Parses ICU Message strings into an AST via JavaScript.

Usage no npm install needed!

<script type="module">
  import fFjsIntlMessageformatParser from 'https://cdn.skypack.dev/@f-fjs/intl-messageformat-parser';
</script>

README

Intl MessageFormat Parser

Parses ICU Message strings into an AST via JavaScript.

npm Version size

Overview

This package implements a parser in JavaScript that parses the industry standard ICU Message strings — used for internationalization — into an AST. The produced AST can then be used by a compiler, like @f-fjs/intl-messageformat, to produce localized formatted strings for display to users.
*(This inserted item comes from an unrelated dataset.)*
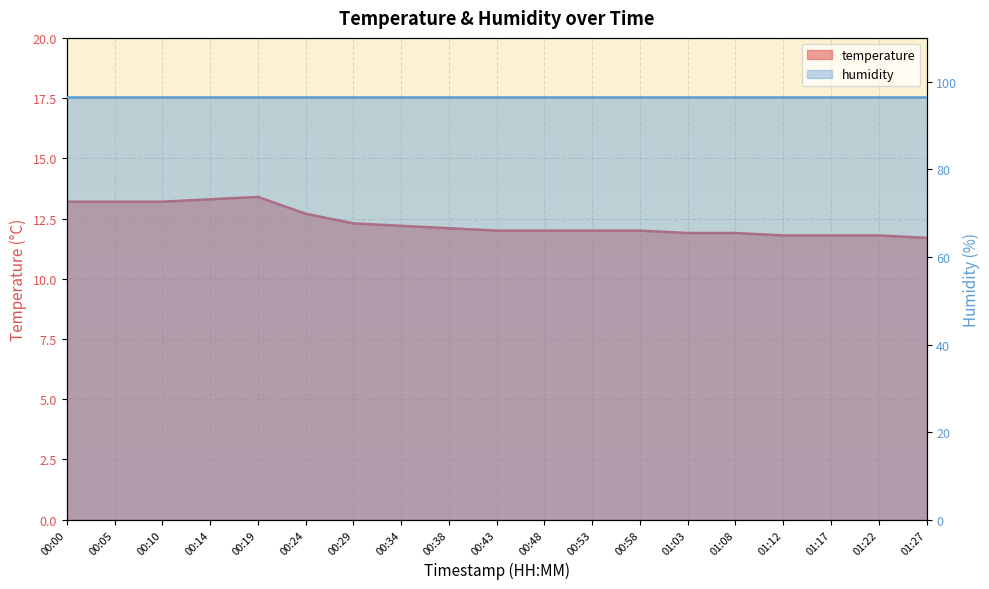

True or false: the data shows 16.8 at 01:27.

False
This parser is written in PEG.js, a parser generator for JavaScript.

Usage

import {parse} from '@f-fjs/intl-messageformat-parser';
const ast = parse('this is {count, plural, one{# dog} other{# dogs}}');

Example

Given an ICU Message string like this:

On {takenDate, date, short} {name} took {numPhotos, plural,
    =0 {no photos.}
    =1 {one photo.}
    other {# photos.}
}
// Assume `msg` is the string above.
parse(msg);

This parser will produce this AST:

[
  {
    "type": 0,
    "value": "On "
  },
  {
    "type": 3,
    "style": "short",
    "value": "takenDate"
  },
  {
    "type": 0,
    "value": " "
  },
  {
    "type": 1,
    "value": "name"
  },
  {
    "type": 0,
    "value": " took "
  },
  {
    "type": 6,
    "pluralType": "cardinal",
    "value": "numPhotos",
    "offset": 0,
    "options": [
      {
        "id": "=0",
        "value": [
          {
            "type": 0,
            "value": "no photos."
          }
        ]
      },
      {
        "id": "=1",
        "value": [
          {
            "type": 0,
            "value": "one photo."
          }
        ]
      },
      {
        "id": "other",
        "value": [
          {
            "type": 0,
            "value": "# photos."
          }
        ]
      }
    ]
  }
]

Supported DateTime Skeleton

ICU provides a wide array of pattern to customize date time format. However, not all of them are available via ECMA402's Intl API. Therefore, our parser only support the following patterns

Symbol Meaning Notes
G Era designator
y year
M month in year
L stand-alone month in year
d day in month
E day of week
e local day of week e..eee is not supported
c stand-alone local day of week c..ccc is not supported
a AM/PM marker
h Hour [1-12]
H Hour [0-23]
K Hour [0-11]
k Hour [1-24]
m Minute
s Second
z Time Zone

Benchmarks

complex_msg AST length 2053
normal_msg AST length 410
simple_msg AST length 79
string_msg AST length 36
complex_msg x 3,926 ops/sec ±2.37% (90 runs sampled)
normal_msg x 27,641 ops/sec ±3.93% (86 runs sampled)
simple_msg x 100,764 ops/sec ±5.35% (79 runs sampled)
string_msg x 120,362 ops/sec ±7.11% (74 runs sampled)